Fortunately, algorithmic traders leverage the rule of large numbers to profit from robust models. Proving a model’s effectiveness involves applying machine learning and statistical techniques.

Stock Price Prediction – A Discipline Branch Within Social Science

Social science differs from exact science since it deals with social and human aspects. However, there are many interesting links between social science and stock price prediction.

First, there are way too many factors that cannot be fully understood in both disciplines. Imagine solving a decision-making problem with only 2 known factors while the total number of impacting factors is 20.

Second, attributing a single outcome is exceptionally challenging. It’s difficult to trace back a good result to a right decision or a wrong decision. Looking at the past data may give obvious explanations, yet the future remains highly unpredictable.

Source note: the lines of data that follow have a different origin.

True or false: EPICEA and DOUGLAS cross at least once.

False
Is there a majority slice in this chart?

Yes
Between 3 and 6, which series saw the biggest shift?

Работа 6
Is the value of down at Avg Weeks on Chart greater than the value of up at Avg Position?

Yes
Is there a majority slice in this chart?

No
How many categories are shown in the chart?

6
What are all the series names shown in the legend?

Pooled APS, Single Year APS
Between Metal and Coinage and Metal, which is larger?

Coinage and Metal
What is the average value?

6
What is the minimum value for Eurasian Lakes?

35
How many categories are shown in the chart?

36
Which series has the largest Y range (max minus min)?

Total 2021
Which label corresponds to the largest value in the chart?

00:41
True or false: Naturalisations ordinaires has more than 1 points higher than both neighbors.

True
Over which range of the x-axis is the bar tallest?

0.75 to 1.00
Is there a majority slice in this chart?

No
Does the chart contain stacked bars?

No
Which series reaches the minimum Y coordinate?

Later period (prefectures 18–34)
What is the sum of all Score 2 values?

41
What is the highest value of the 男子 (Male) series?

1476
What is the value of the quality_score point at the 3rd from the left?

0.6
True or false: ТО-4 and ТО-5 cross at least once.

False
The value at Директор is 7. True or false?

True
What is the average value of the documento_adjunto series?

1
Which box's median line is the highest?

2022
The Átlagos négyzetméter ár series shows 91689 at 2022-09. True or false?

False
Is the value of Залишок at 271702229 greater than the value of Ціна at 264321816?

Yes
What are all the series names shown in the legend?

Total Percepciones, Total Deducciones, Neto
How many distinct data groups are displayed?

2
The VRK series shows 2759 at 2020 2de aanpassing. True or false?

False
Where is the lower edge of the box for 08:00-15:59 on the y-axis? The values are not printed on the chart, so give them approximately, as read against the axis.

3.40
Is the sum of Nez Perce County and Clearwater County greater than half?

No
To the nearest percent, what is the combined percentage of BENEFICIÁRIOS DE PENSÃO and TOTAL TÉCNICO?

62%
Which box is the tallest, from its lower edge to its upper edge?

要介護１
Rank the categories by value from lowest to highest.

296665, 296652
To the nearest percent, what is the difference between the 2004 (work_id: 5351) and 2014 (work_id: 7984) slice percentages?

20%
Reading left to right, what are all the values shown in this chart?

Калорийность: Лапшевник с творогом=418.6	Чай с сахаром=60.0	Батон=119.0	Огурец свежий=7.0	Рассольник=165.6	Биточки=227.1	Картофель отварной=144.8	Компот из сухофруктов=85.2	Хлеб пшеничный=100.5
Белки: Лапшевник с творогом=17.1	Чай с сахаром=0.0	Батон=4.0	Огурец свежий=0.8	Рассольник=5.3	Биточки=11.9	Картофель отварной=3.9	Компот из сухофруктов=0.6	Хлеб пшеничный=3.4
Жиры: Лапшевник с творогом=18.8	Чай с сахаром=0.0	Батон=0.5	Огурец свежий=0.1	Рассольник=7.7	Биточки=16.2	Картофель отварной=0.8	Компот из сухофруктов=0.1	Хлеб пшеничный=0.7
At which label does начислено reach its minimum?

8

Third, despite years of research, no concrete methods for accurate predictions exist. In the article “The Forecasting Collaborative. Insights into the accuracy of social scientists’ forecasts of societal change”, experts in social science still cannot foresee societal changes and make predictions reliably. This is similar to the story of stock trading experts.

Lastly, societal changes impact the economy, directly influencing market indices. This is a strong connection between the two disciplines. If one can predict the next societal shift and economic shift, they can make huge profits in trading. In essence, mastering sociology holds immense value for stock price prediction.

In summary, this article suggests that stock price prediction and social science exhibit commonalities. It proposes that grasping sociology could enhance stock price prediction more than learning exact science such as artificial intelligence and machine learning. It’s important to note that predicting societal changes may not directly impact an individual stock, but can significantly influence an entire economic sector or a market index.